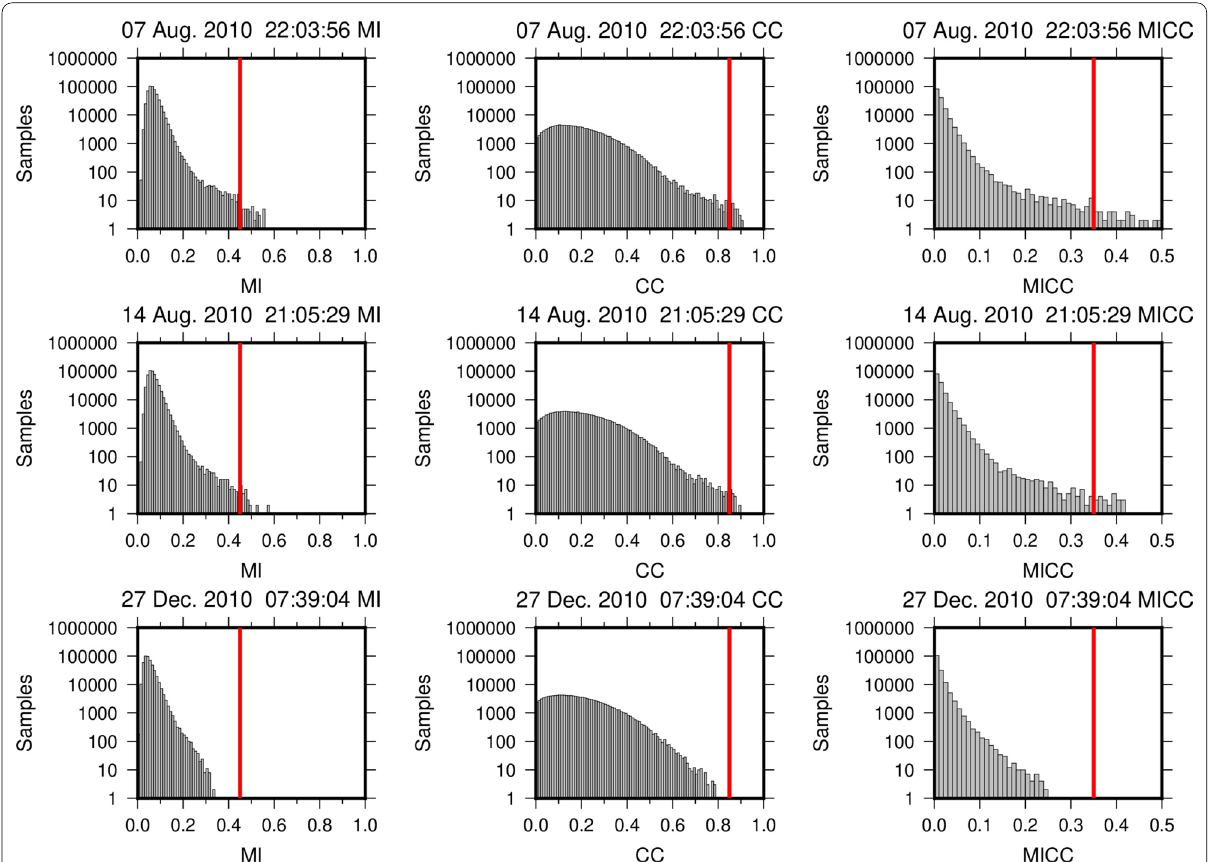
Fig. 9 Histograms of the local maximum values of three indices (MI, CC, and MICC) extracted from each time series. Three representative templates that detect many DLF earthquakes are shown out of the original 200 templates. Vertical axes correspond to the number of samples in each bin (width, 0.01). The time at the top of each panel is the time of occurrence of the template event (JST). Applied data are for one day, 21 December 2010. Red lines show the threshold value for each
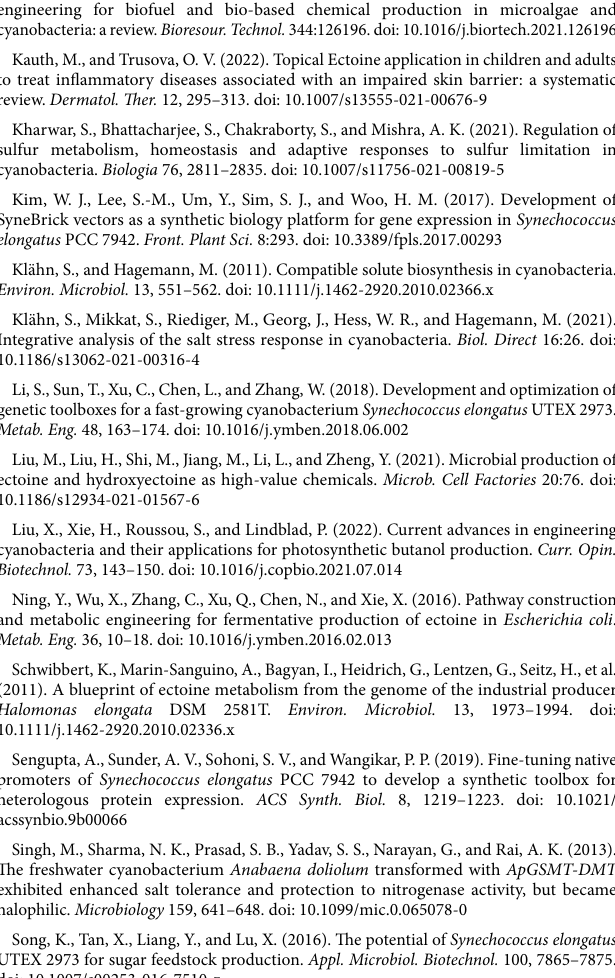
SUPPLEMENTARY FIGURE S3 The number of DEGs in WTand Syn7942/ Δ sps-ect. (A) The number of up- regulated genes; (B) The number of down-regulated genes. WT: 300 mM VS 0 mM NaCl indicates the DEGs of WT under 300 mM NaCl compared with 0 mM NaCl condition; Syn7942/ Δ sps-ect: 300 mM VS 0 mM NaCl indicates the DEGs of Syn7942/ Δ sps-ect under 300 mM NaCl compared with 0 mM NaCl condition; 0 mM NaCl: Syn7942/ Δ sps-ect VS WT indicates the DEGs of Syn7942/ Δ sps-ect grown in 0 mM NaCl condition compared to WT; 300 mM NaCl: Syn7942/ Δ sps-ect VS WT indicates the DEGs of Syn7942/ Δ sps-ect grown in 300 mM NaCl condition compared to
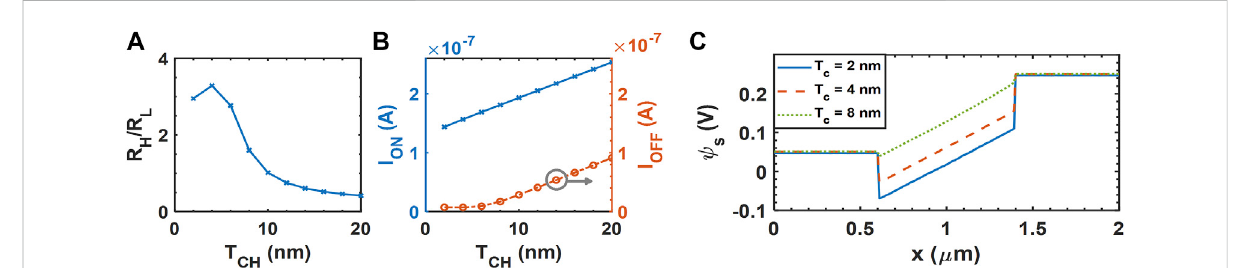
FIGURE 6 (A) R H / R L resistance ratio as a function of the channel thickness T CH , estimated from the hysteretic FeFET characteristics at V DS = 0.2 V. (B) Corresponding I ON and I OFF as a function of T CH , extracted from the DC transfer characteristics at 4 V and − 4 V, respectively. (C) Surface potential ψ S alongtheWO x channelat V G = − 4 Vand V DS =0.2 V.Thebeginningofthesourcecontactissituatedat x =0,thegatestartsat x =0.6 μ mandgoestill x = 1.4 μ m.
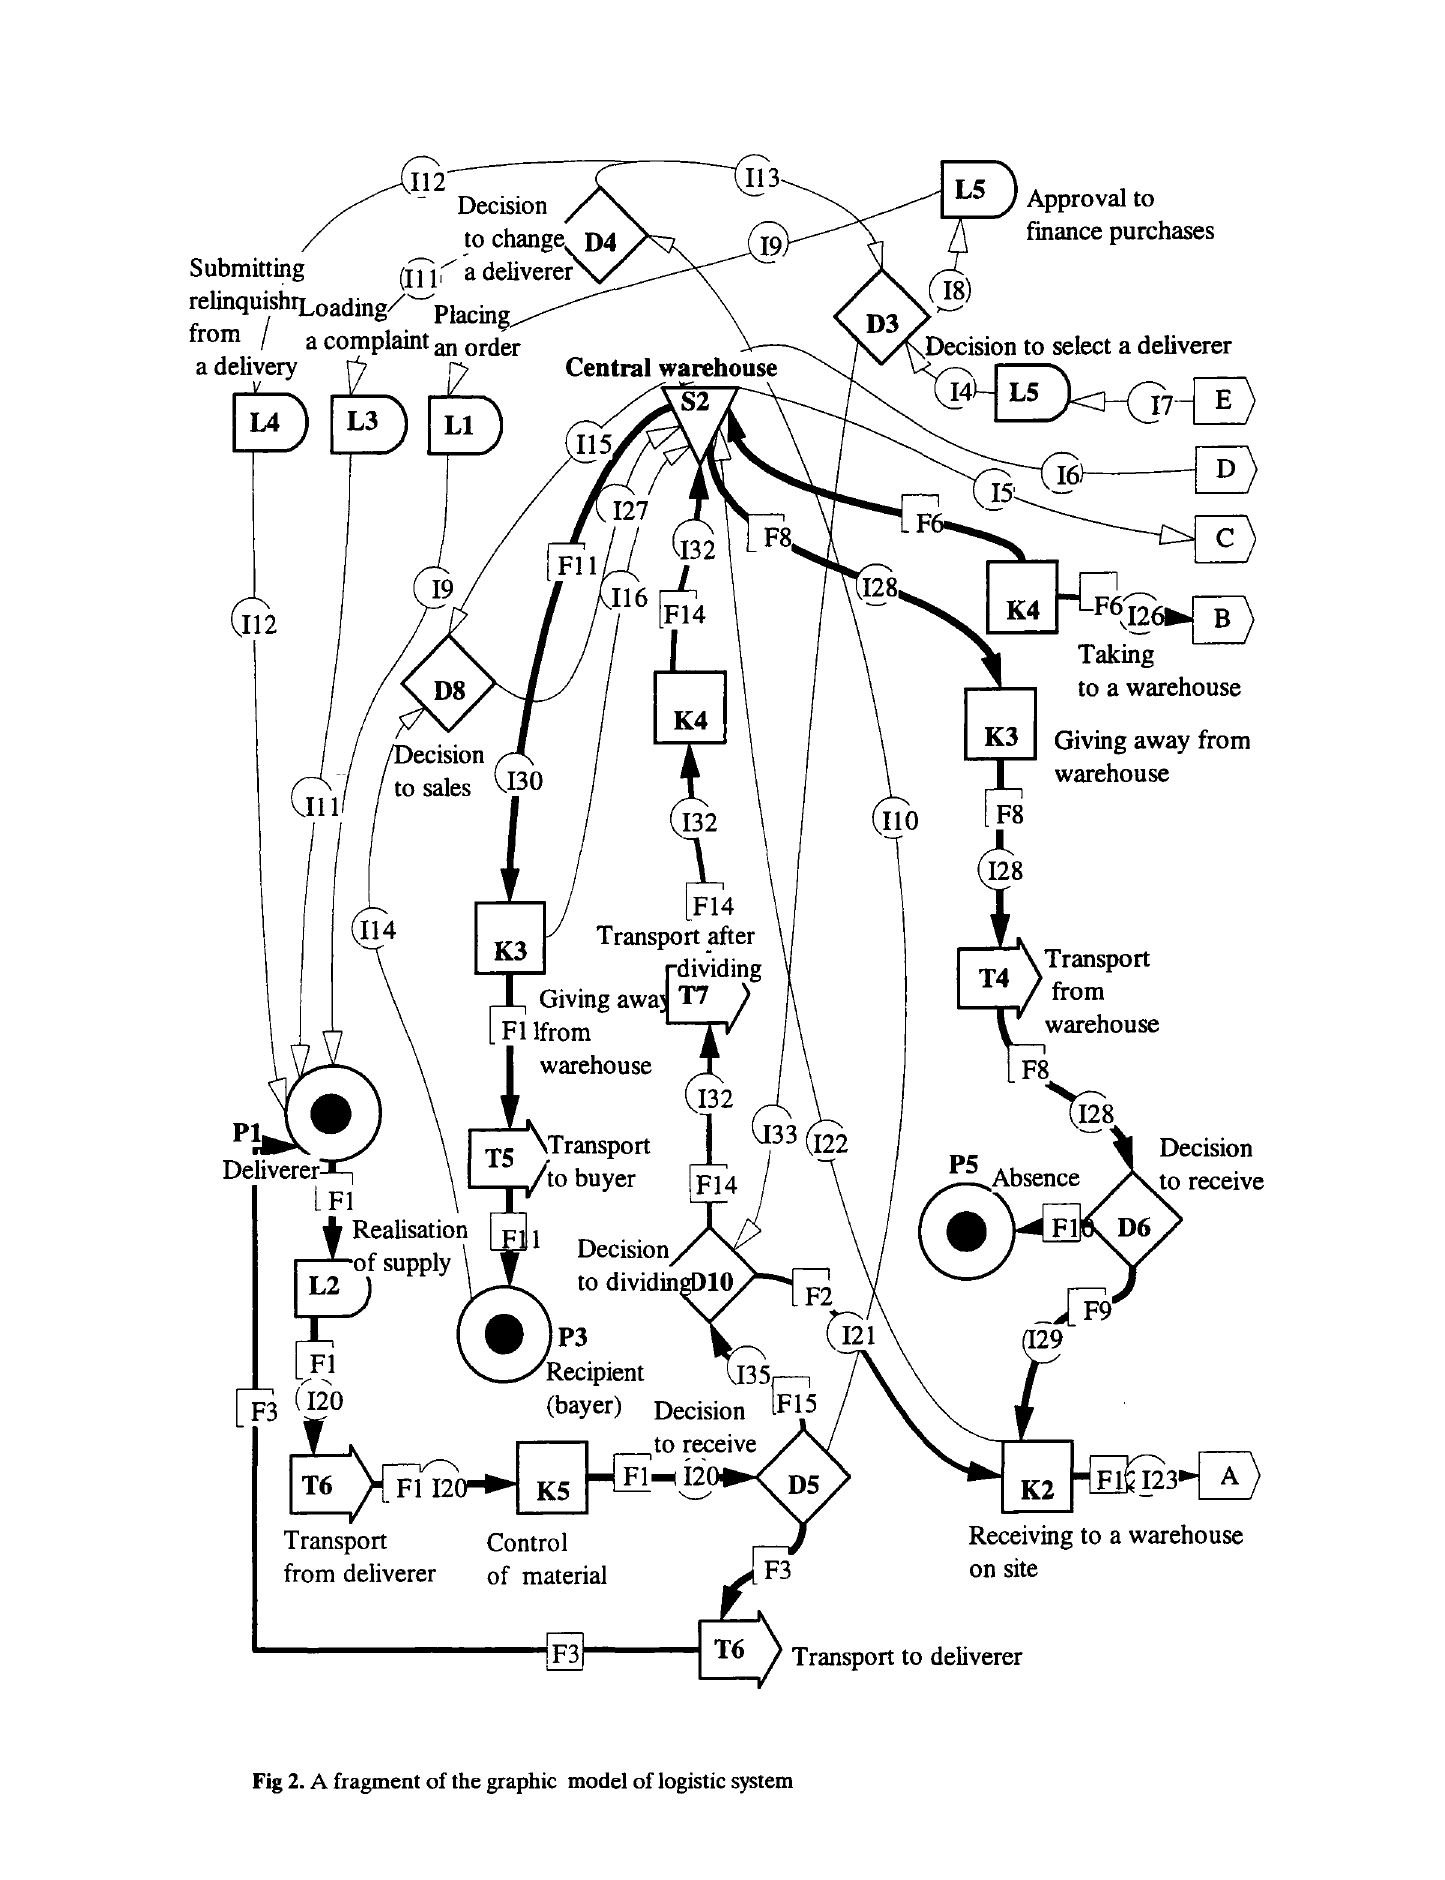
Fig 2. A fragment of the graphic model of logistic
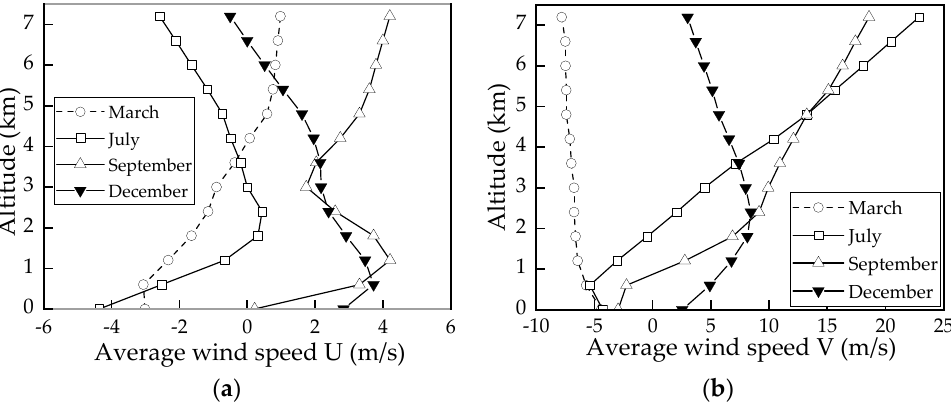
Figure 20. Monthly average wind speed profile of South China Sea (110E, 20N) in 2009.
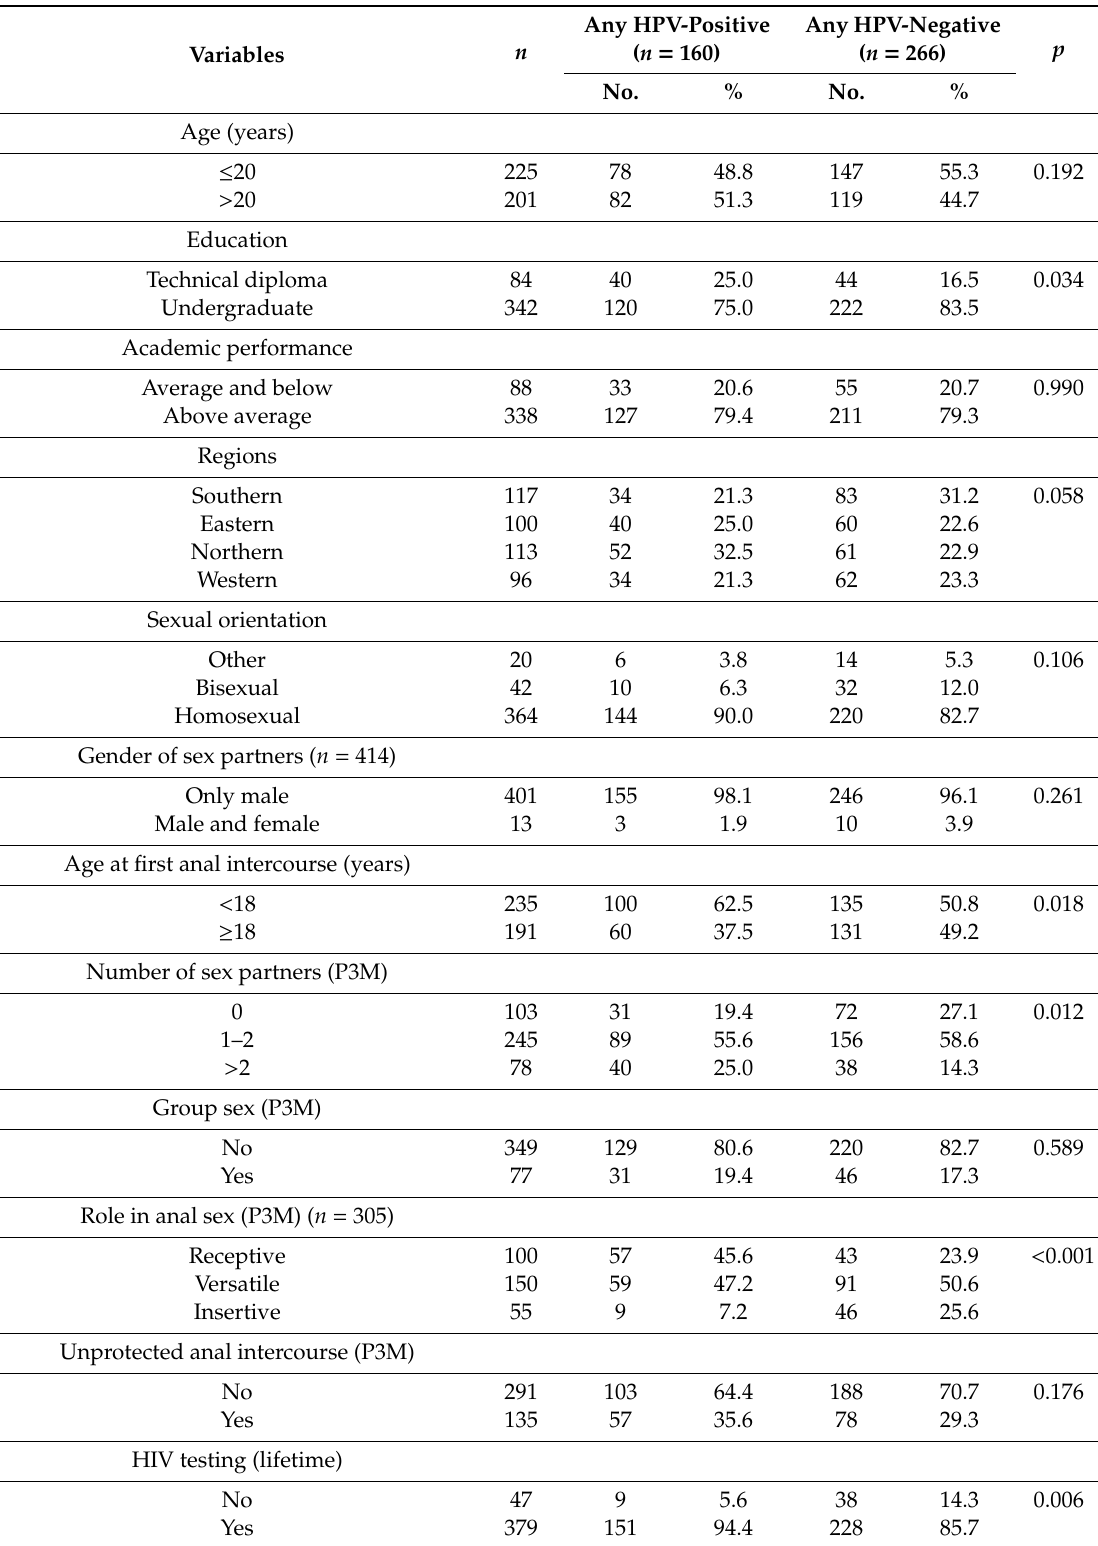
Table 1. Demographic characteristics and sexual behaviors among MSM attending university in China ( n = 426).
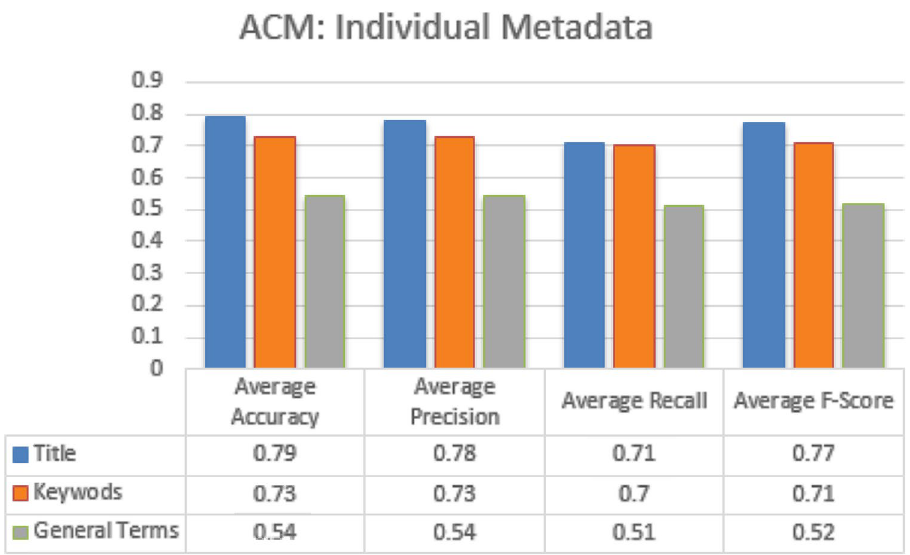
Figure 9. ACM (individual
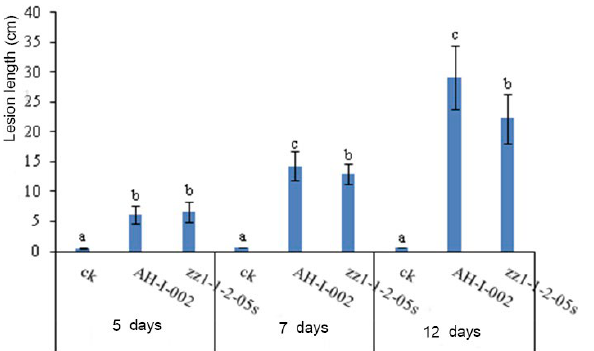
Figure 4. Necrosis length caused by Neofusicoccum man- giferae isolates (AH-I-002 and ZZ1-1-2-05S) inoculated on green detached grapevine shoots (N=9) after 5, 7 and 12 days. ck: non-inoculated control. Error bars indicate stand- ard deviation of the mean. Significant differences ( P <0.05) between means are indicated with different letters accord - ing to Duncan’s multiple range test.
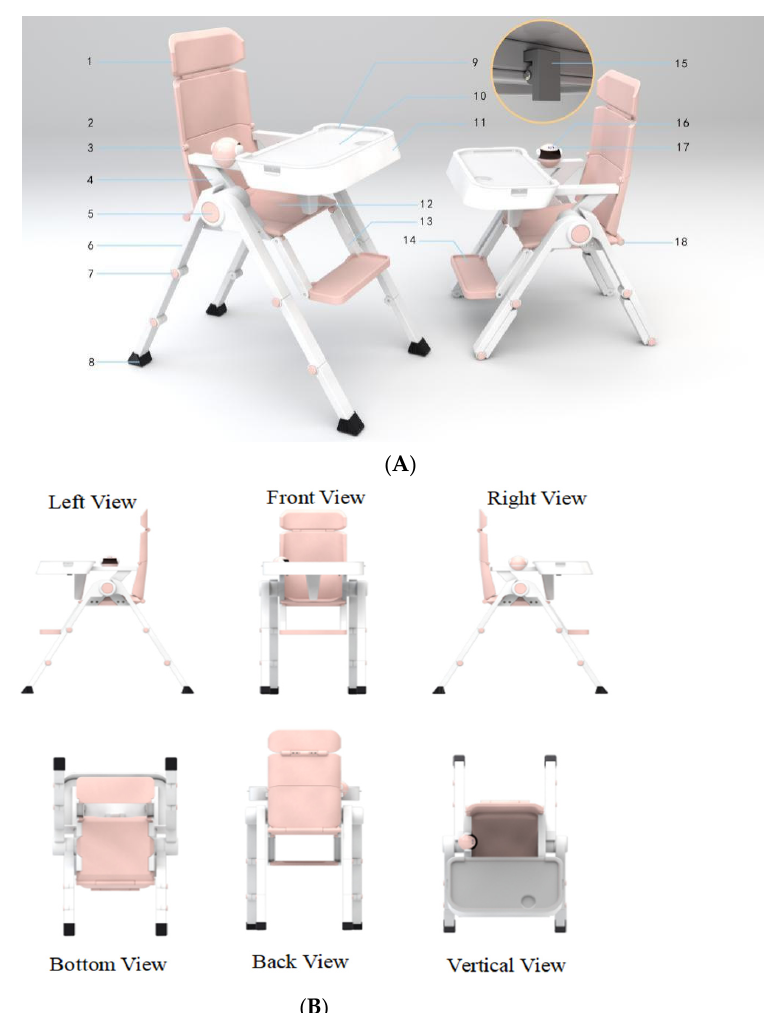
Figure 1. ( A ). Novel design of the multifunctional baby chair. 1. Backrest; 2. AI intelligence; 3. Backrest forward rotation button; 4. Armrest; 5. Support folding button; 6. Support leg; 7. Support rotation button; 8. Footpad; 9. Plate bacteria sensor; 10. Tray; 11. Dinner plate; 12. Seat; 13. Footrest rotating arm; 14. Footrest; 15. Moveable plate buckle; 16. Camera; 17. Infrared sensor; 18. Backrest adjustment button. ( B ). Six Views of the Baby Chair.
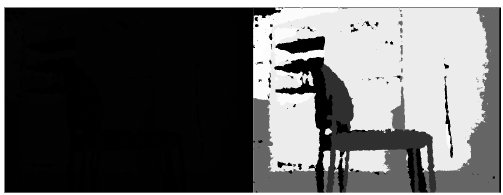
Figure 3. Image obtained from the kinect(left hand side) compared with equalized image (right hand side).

● ● ●

Search the material above for the string "characteristics", and copy every line in which it turns up.

Solution for this problem:
FIGURE 6 (A) R H / R L resistance ratio as a function of the channel thickness T CH , estimated from the hysteretic FeFET characteristics at V DS = 0.2 V. (B) Corresponding I ON and I OFF as a function of T CH , extracted from the DC transfer characteristics at 4 V and − 4 V, respectively. (C) Surface potential ψ S alongtheWO x channelat V G = − 4 Vand V DS =0.2 V.Thebeginningofthesourcecontactissituatedat x =0,thegatestartsat x =0.6 μ mandgoestill x = 1.4 μ m.
Table 1. Demographic characteristics and sexual behaviors among MSM attending university in China ( n = 426).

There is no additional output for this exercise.